[MATERIAL PROVIDED — start]

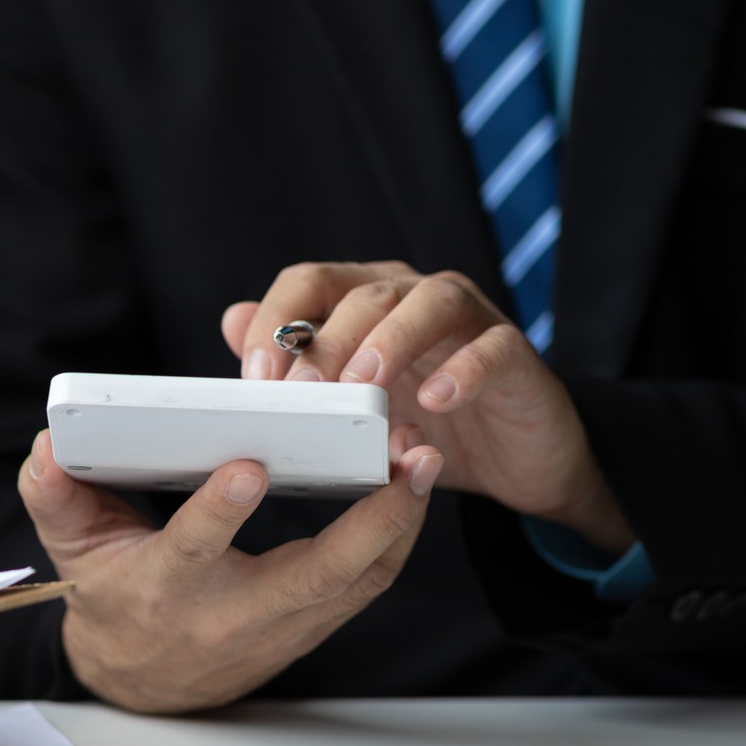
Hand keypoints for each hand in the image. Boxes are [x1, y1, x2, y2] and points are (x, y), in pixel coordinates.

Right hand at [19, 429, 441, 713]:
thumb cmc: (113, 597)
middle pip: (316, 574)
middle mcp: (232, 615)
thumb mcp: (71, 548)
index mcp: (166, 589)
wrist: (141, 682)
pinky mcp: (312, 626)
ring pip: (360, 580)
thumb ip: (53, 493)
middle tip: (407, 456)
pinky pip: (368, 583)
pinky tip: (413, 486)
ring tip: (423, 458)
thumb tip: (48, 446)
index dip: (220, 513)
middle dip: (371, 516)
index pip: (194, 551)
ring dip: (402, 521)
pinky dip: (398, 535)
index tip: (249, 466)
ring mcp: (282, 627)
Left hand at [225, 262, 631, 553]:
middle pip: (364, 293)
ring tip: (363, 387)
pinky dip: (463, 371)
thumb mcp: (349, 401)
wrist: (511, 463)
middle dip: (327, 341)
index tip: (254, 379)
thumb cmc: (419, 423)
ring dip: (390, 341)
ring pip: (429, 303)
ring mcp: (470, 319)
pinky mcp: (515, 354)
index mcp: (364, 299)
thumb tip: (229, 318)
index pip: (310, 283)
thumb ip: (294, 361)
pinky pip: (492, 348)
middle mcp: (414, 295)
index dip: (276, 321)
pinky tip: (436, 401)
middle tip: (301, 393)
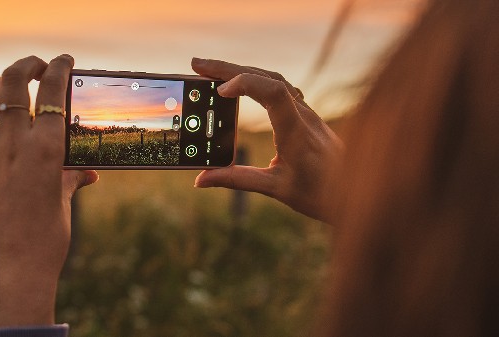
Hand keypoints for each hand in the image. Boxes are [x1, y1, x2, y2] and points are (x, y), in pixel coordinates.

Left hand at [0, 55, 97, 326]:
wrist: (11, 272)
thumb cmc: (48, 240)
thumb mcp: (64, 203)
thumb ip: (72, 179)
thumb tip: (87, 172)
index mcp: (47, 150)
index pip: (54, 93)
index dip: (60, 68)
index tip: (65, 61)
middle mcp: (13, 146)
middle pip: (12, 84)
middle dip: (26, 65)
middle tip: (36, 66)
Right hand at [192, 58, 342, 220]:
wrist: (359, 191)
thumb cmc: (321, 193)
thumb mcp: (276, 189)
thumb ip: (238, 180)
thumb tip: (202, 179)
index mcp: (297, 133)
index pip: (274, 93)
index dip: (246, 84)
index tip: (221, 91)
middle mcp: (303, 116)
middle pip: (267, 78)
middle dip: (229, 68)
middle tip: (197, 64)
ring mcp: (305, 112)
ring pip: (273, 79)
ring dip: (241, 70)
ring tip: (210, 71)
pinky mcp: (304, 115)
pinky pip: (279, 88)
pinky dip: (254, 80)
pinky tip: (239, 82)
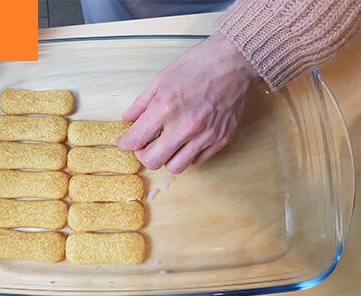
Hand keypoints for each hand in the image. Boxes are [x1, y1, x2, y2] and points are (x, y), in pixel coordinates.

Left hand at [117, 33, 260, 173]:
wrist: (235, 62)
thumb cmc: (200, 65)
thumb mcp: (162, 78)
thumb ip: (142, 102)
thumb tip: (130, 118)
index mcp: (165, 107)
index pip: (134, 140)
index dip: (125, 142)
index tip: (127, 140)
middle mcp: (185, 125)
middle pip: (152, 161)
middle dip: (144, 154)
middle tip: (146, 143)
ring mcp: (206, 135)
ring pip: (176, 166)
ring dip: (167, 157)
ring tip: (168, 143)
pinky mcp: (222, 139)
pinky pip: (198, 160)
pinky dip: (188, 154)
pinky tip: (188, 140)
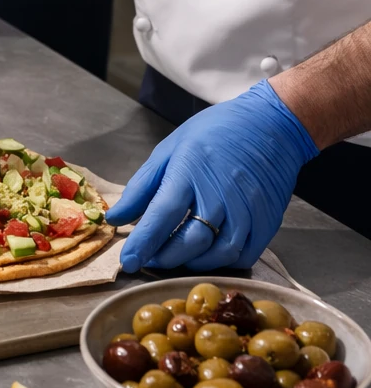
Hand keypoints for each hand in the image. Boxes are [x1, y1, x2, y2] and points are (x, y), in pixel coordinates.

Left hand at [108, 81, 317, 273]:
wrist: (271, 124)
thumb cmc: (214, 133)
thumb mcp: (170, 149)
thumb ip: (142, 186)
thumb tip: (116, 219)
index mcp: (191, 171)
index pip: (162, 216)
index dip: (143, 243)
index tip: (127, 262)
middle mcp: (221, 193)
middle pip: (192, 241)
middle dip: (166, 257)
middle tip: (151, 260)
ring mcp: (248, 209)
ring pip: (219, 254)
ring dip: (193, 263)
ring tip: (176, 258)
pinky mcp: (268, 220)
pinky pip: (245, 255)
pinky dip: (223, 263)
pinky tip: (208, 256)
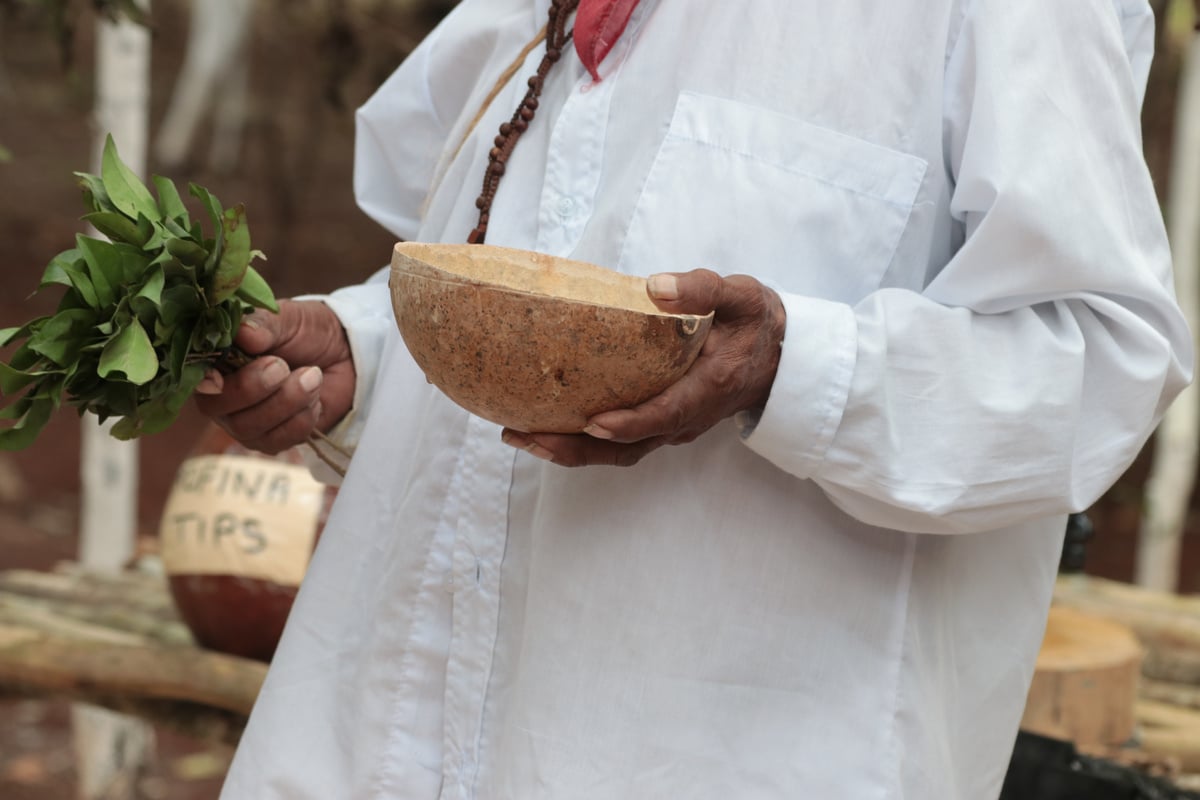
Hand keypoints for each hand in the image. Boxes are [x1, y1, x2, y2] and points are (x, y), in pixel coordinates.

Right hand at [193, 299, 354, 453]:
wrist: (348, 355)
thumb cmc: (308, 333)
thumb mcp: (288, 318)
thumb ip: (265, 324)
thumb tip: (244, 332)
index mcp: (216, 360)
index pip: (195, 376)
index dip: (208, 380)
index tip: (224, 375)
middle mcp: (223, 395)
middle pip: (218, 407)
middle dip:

[MATERIAL PROVIDED — finish]
[MATERIAL PROVIDED — start]

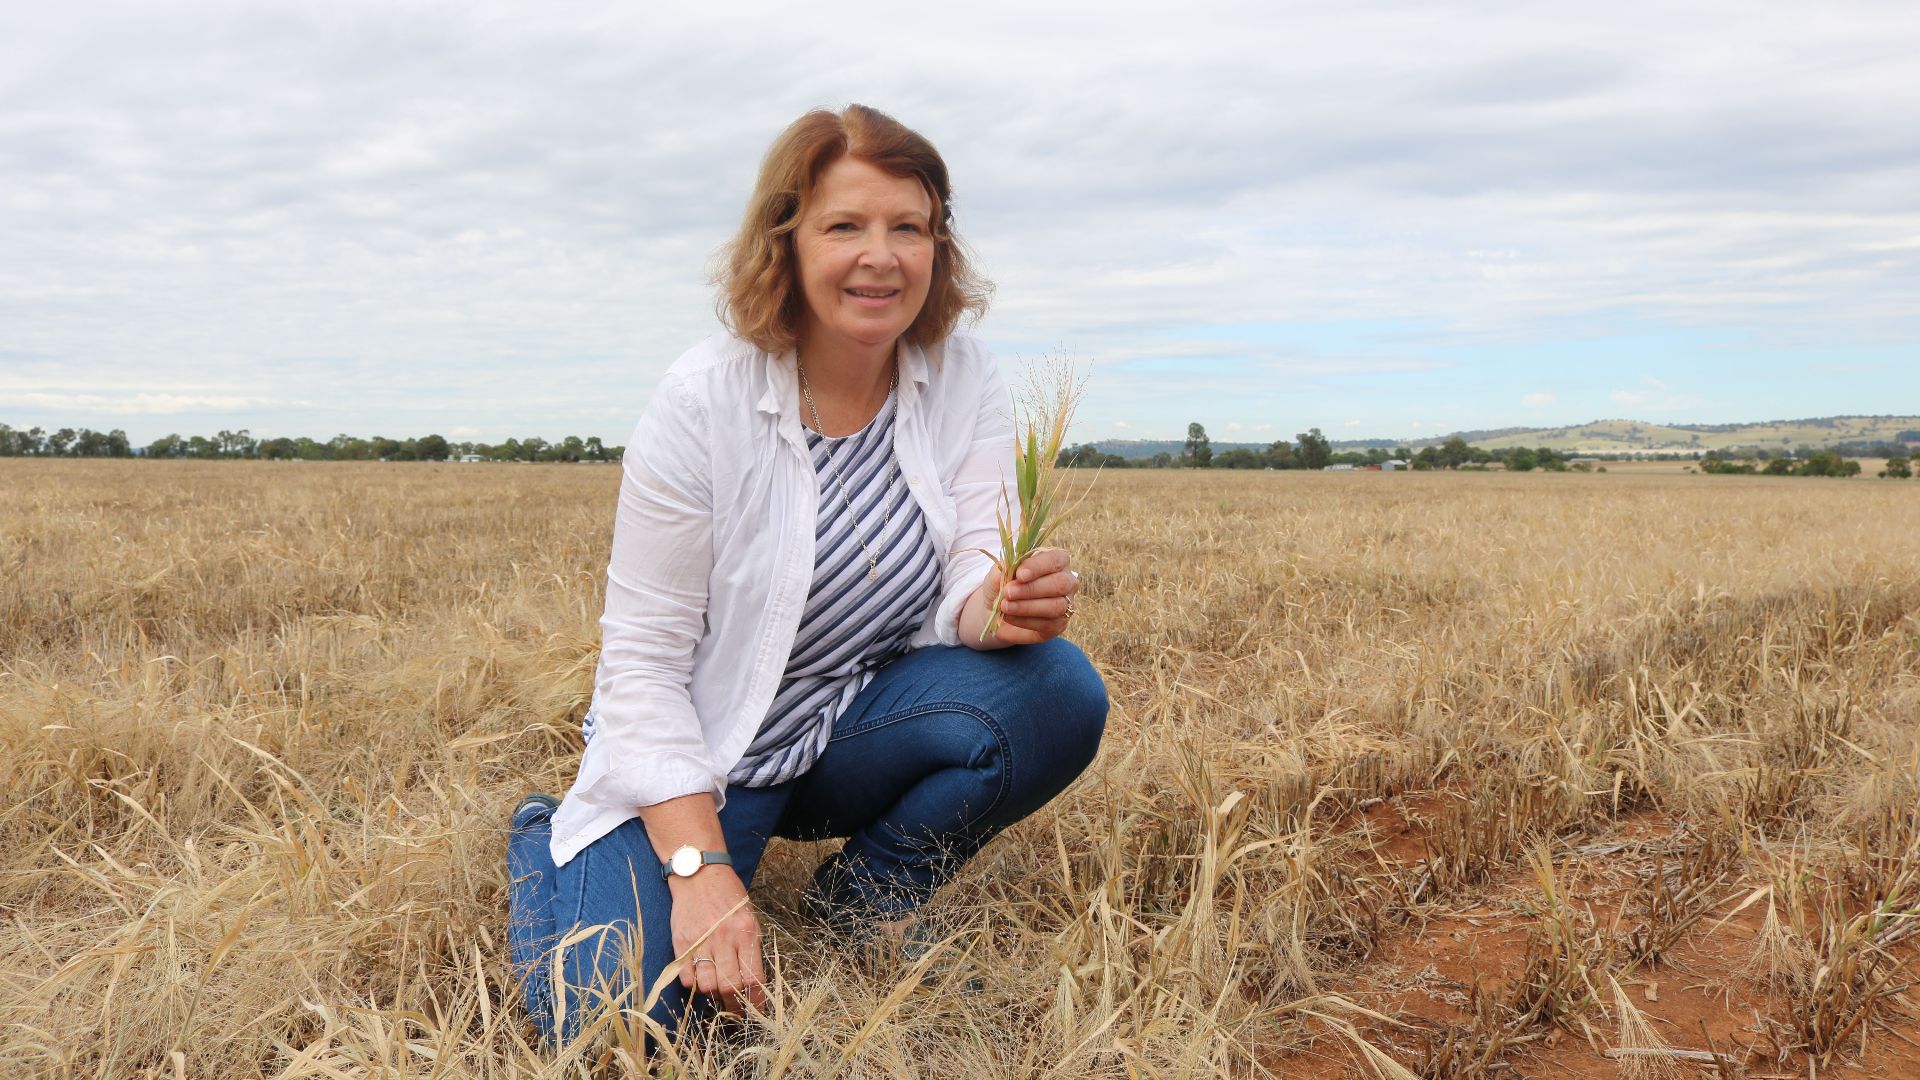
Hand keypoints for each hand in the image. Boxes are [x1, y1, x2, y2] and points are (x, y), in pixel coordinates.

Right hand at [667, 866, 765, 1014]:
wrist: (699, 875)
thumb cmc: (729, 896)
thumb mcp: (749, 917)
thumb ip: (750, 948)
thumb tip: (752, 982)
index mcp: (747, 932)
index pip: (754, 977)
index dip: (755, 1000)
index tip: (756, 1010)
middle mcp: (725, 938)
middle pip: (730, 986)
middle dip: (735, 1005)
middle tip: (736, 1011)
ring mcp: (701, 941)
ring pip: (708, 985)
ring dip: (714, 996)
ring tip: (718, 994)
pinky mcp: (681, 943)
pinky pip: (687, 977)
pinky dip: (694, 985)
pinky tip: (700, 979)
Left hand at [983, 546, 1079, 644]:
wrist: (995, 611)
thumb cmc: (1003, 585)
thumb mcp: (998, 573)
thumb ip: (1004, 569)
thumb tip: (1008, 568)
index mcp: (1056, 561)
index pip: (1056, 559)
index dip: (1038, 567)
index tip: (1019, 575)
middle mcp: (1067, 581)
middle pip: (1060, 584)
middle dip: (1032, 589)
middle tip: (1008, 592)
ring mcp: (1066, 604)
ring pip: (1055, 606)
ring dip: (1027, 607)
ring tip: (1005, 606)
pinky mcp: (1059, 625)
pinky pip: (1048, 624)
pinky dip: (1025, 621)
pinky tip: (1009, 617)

[MATERIAL PROVIDED — finish]

TASK DIRECTIONS: Within the data above, repeat exactly the lines from the one bearing "middle pip: (364, 293)" through the one bearing "pinky tip: (188, 140)". Include no pictures and nothing else.

TASK RESULT:
middle pip: (364, 293)
ring tip: (363, 387)
pinky dip: (463, 371)
thumb mcp: (349, 401)
wrist: (511, 463)
middle dip: (327, 341)
index tip: (254, 379)
thumb cmc: (419, 423)
ring dip: (390, 341)
ring pip: (429, 303)
ring mcp: (470, 319)
pinky mcp: (515, 354)
index mcp: (364, 299)
thumb tip: (229, 318)
index pip: (310, 283)
thumb ip: (294, 361)
pinky pip: (492, 348)
middle mcp: (414, 295)
index dip: (276, 321)
pinky tip: (436, 401)
middle tip: (301, 393)
Hand keypoints for each hand in the image. Boxes are [x1, y1, x2, y2] and points are (x, y), in pixel coordinates.

Left hand at [0, 55, 97, 326]:
wrist: (11, 272)
thumb cmc: (48, 240)
thumb mcp: (64, 203)
thumb ip: (72, 179)
thumb tip: (87, 172)
index mcp: (47, 150)
index pip: (54, 93)
index dip: (60, 68)
index tip: (65, 61)
middle mcp: (13, 146)
middle pip: (12, 84)
middle dip: (26, 65)
middle tip: (36, 66)
Right hand at [192, 58, 342, 220]:
wrist: (359, 191)
thumb cmc: (321, 193)
thumb mcp: (276, 189)
thumb ip: (238, 180)
thumb tip: (202, 179)
index mcp: (297, 133)
index pip: (274, 93)
index dip: (246, 84)
index tip: (221, 91)
middle mcp: (303, 116)
middle pip: (267, 78)
middle dip: (229, 68)
middle tip: (197, 64)
ring mcp: (305, 112)
ring pip: (273, 79)
ring dip: (241, 70)
ring tip: (210, 71)
pinky mcp: (304, 115)
pinky pip: (279, 88)
pinky dip: (254, 80)
pinky tip: (239, 82)
Hand keypoints for each hand in the image. Boxes are [x1, y1, x2, y2] and points are (x, y), in pixel coordinates.

Left hand at [117, 33, 260, 173]:
wrist: (235, 62)
thumb cmc: (200, 65)
thumb mcp: (162, 78)
thumb ip: (142, 102)
thumb tip: (130, 118)
index mcp: (165, 107)
index pip: (134, 140)
index dip: (125, 142)
index tip: (127, 140)
middle mcp: (185, 125)
middle pip: (152, 161)
middle dip: (144, 154)
middle tip: (146, 143)
ring mcp: (206, 135)
ring pip: (176, 166)
ring dip: (167, 157)
ring tip: (168, 143)
pinky mcp: (222, 139)
pinky pip: (198, 160)
pinky dip: (188, 154)
pinky tip: (188, 140)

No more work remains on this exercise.